In a test of PRIZM C2, PRIZMΔ and DELTA, EA analysts demonstrated their relative strengths for reaching potential customers for a fitness club, an upscale retailer and an online shopping site. While PRIZM C2 provided the best solution for promoting a fitness club in a local neighbourhood, PRIZMΔ was a better choice for the upscale retailer, and DELTA proved more effective for marketing an online shopping site.

"We remain strong supporters of the DA-level segmentation of PRIZM C2 assigned to postal codes for many projects," explains Kestle. "But for some modeling and marketing applications, PRIZMΔ or DELTA will make more sense because their development at a smaller level of geography results in a greater level of differentiation."

The new DELTA systems—the name refers to the Greek symbol denoting change—were developed by a modeling team led by Danny Heuman, EA’s Vice President of Custom Research. The team included Kestle, Chief Methodologist Dr. Tony Lea and Senior Research Associate Peter Miron. R. Bruce Carroll, a founder of Claritas and the developer of Acxiom’s Personicx segmentation system, provided special analytical advice. The group built both segmentation systems by incorporating postal code-level data on Canadian lifestyles, marketplace behaviour, ethnicity and values, including new ethnicity data from EA’s OriginsCanada product. EA analysts also used sophisticated modeling approaches and algorithms to build and test multiple solutions before determining the segmentation systems that offered the best "lift" across the broadest spectrum of products and services. Although early segmentation systems reflected the notion that everyone in a neighbourhood shared similar lifestyles, the DELTA system offers finer granularity, allowing companies to target, for example, any one of a dozen different segments of middle-aged couples found on just one side of a single block.

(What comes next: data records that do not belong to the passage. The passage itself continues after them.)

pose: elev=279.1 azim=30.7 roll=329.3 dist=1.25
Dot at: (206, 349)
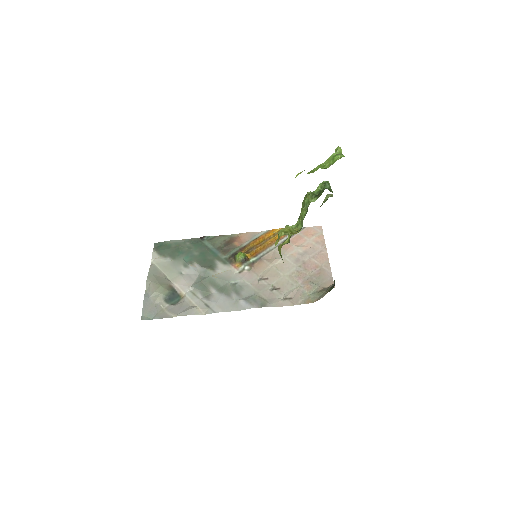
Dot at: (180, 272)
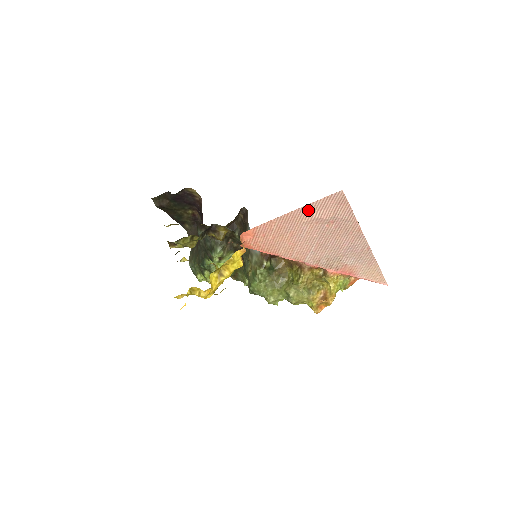
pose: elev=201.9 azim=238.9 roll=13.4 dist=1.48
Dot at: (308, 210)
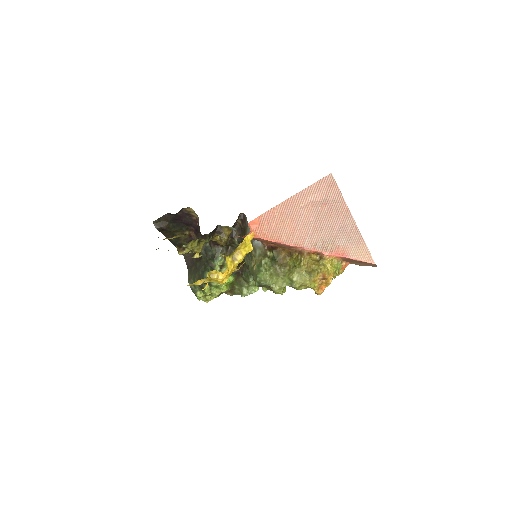
Dot at: (304, 194)
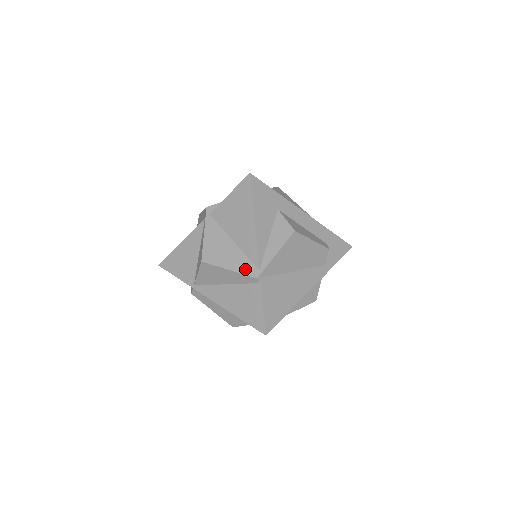
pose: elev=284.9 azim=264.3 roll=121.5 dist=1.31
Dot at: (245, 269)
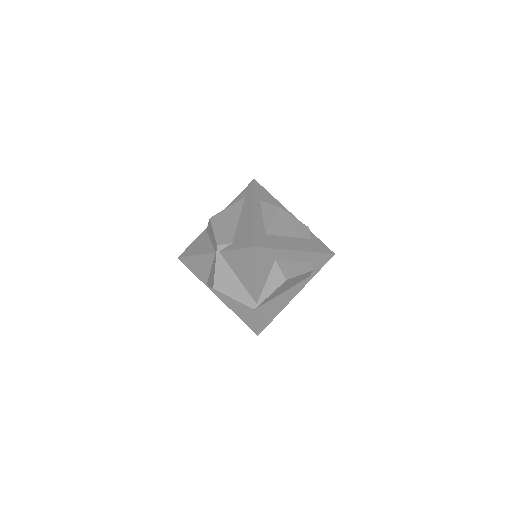
Dot at: (246, 301)
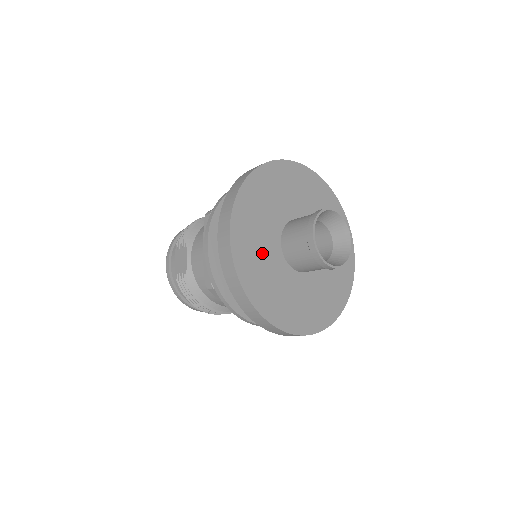
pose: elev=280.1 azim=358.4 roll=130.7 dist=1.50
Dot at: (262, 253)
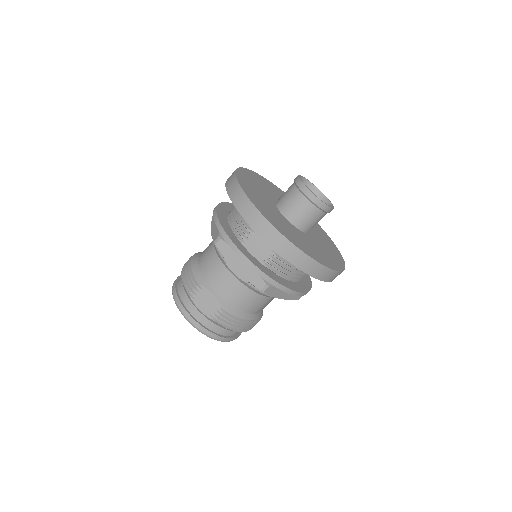
Dot at: (290, 230)
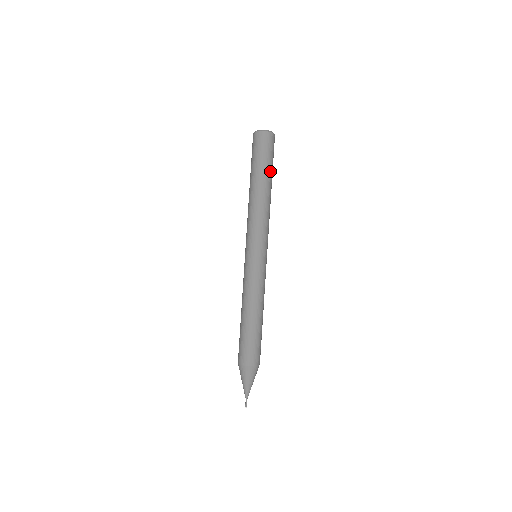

"While both systems required months to develop, they’re actually the end products of years of thought about how to model data reliably at the postal code level," says Heuman. "The result is an accurate portrayal of neighbourhood-level dynamics capturing family and household differences between adjacent postal codes and those across the street."

As with PRIZM C2, PRIZMΔ and DELTA allow organizations in a range of sectors—financial, retail, media, telecommunications, travel, government and not-for-profit—to carry out a variety of marketing activities:

  • Identifying the most profitable customers and prospects 
  • Creating more robust consumer segment profiles 
  • Locating areas of high-value customers, underserved markets and untapped opportunities 
  • Determining the best media mix and messages to reach a target audience 
  • Delivering digital advertising in real time to PRIZM C2, PRIZMΔ or DELTA segments and target groups 
  • Improving one-to-one targeting with relevant messaging 
  • Importing variables in predictive models to differentiate behaviours 

By selecting the most appropriate EA segmentation system, marketers will have the data and consumer insights needed to reach their target audiences with the right message, through the right medium, at the right time. "Ultimately, consumers benefit," says Kestle, "because with PRIZM C2, PRIZMΔ and DELTA, they will receive information tailored specifically to their needs and their lifestyles."